Speciale 25 novembre 2021. Se il passo della consapevolezza è il più difficile da compiere, le difficoltà immediatamente successive non sono affatto da meno.
C’è un’illustrazione dei Peanuts in cui Linus chiede a sua sorella Lucy: «Dove hai trovato la forza?» e Lucy gli risponde: «Siamo donne, tesoro, la forza trova noi.» Chiaramente non è una vignetta originale, ma ho sempre trovato questa frase molto vera ed è tornata prepotentemente viva nei miei pensieri dopo aver visto Maid. La miniserie Netflix, uscita lo scorso ottobre, si snoda in dieci puntate ed è tratta dal romanzo di Staphanie Land Donna delle pulizie. Lavoro duro, paga bassa e la volontà di sopravvivere di una madre. In poco più di nove ore ci viene raccontato un anno di vita di Alex, giovanissima madre che, per il bene di sua figlia e suo, decide di allontanarsi andare via di casa con la bambina.

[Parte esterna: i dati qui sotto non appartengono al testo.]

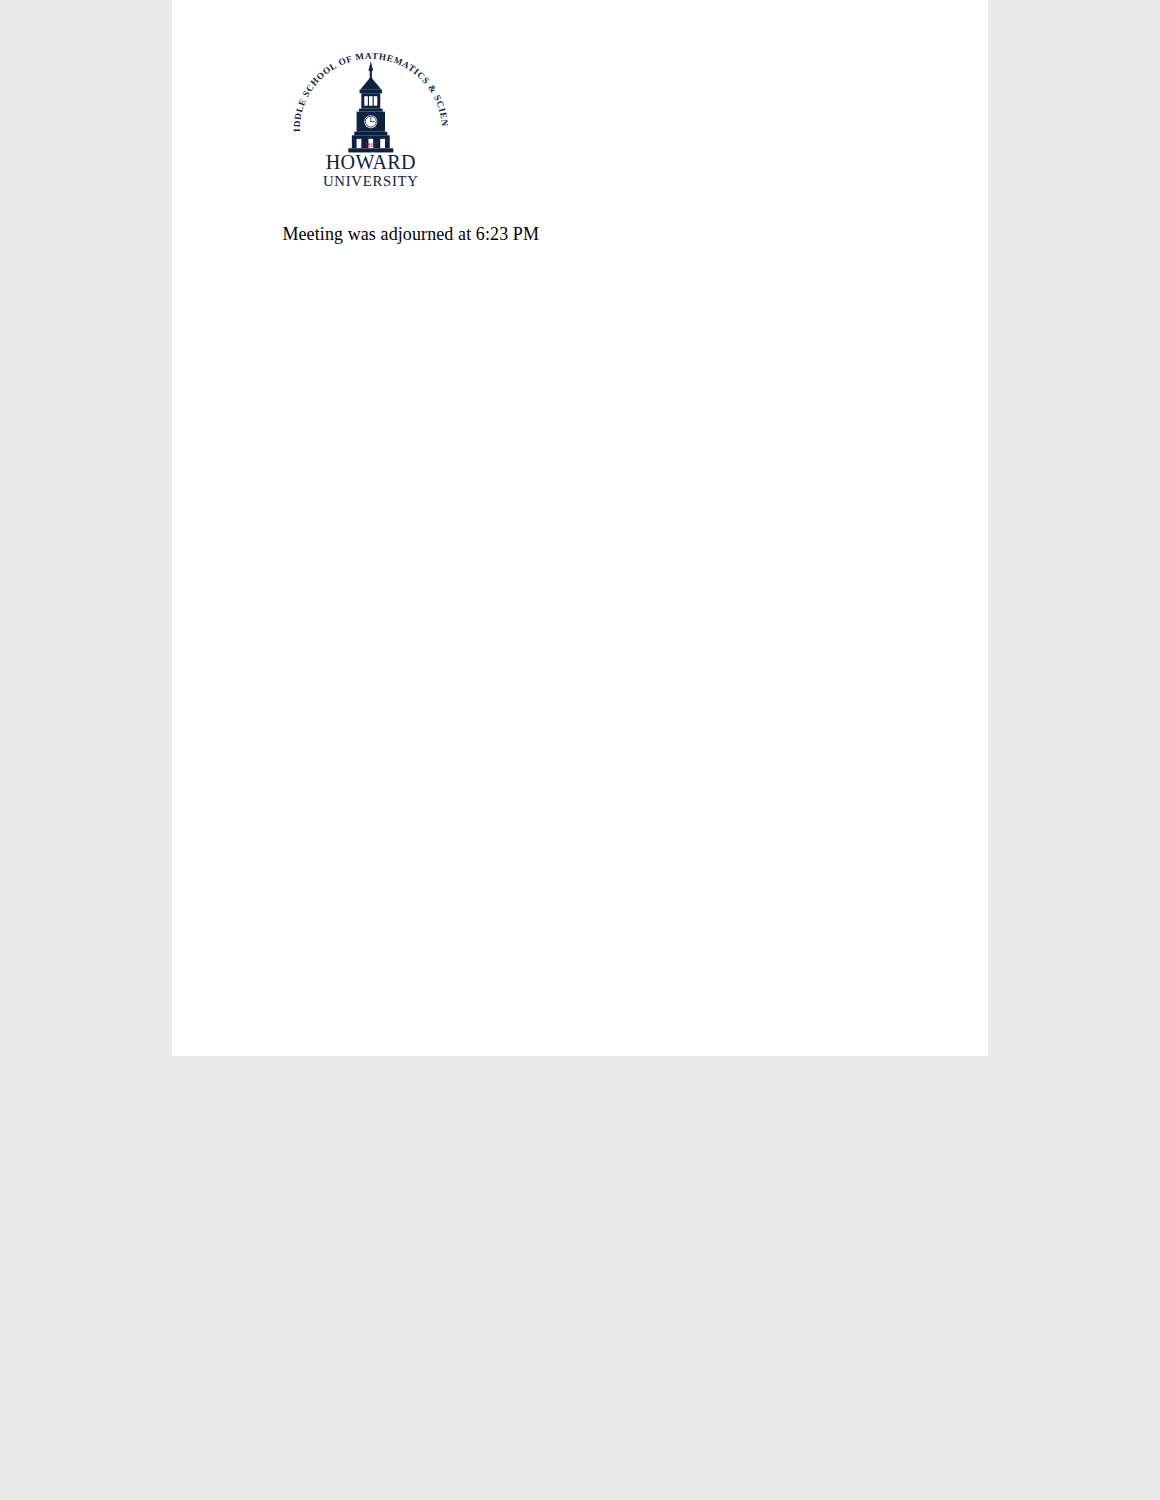MIDDLE SCHOOL OF MATHEMATICS & SCIENCE 1867 HOWARD UNIVERSITY
Meeting was adjourned at 6:23 PM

Ma da cosa scappa Alex? Scappa da una realtà che le sta stretta da un po’ ma che, una sera, le ha messo una gran paura addosso. Scappa da una situazione di violenza psicologica che lei stessa non sa nemmeno riconoscere, che sminuisce, ma che istintivamente capisce sbagliata. Ha pochi dollari in tasca e non sa dove andare. Si rivolge ai servizi sociali che non possono fare più di tanto. Trova un lavoro sottopagato e insufficiente al sostentamento suo e di sua figlia e userà dei sussidi che l’aiuteranno solo marginalmente. È sola, Alex, sua madre non la sostiene, anzi è quasi d’intralcio, e il sistema non la tutela. La sua lotta non è solo contro una cultura sbagliata, un circolo vizioso da cui lei e chi ha intorno non riesce a uscire, spesso non riconoscendone il pericolo, ma anche contro una società che affossa la volontà delle donne che vogliono farcela perché non dà loro i mezzi per rialzarsi.
Guardando questa serie mi sono resa conto di quanta solitudine ci sia in certe situazioni, della scarsa empatia, delle gabbie morali e sociali in cui le donne sono ancora costrette. Nella nostra intervista a Giovanna Sottosanti, presidente dell’associazione 365GiorniAlFemminile, vi abbiamo parlato di centri antiviolenza e di case rifugio, ma abbiamo sottolineato anche l’importanza della sensibilizzazione e della presa di coscienza della donna abusata. Questo è un passo molto difficile da compiere, sia per paura che per ignoranza, molto spesso per non consapevolezza. C’è una scena emblematica nella seconda puntata della serie. Alex parla con l’assistente sociale che le propone la casa rifugio, questo lo scambio:
«Ci sono dei letti al ricovero per vittime di violenza domestica ma non sei stata maltrattata.»
«Già, non vorrei togliere un letto a chi ha subito un vero abuso.»
«Un vero abuso? Spiegati meglio.»
«Botte, ferite.»
«E gli abusi finti quali sono? L’intimidazione? le minacce? Il controllo?»
Da quel momento in poi Alex si rende conto di essere vittima di violenza psicologica e comincia il suo cammino verso la propria autonomia. Senza una piena coscienza di quello che sta accadendo è molto difficile tirarsene fuori, ma ci sono molte altre difficoltà che arrivano dopo. Queste difficoltà si possono affrontare se si crea una rete d’aiuto e se la società si deciderà, una volta per tutte, a snellire certi procedimenti e dare una mano concreta a chi ne ha bisogno. Però, se l’evoluzione burocratica procede a passi più che lenti, almeno sulla solidarietà delle donne dovremmo poter contare. Importantissimo è il sostegno e ancora di più tendere una mano, cosa che (quasi) nessuno ha fatto con Alex nella serie e con Stephanie nel libro, ma che invece è la prima cosa da fare per far uscire una donna dal pozzo nero in cui è rinchiusa.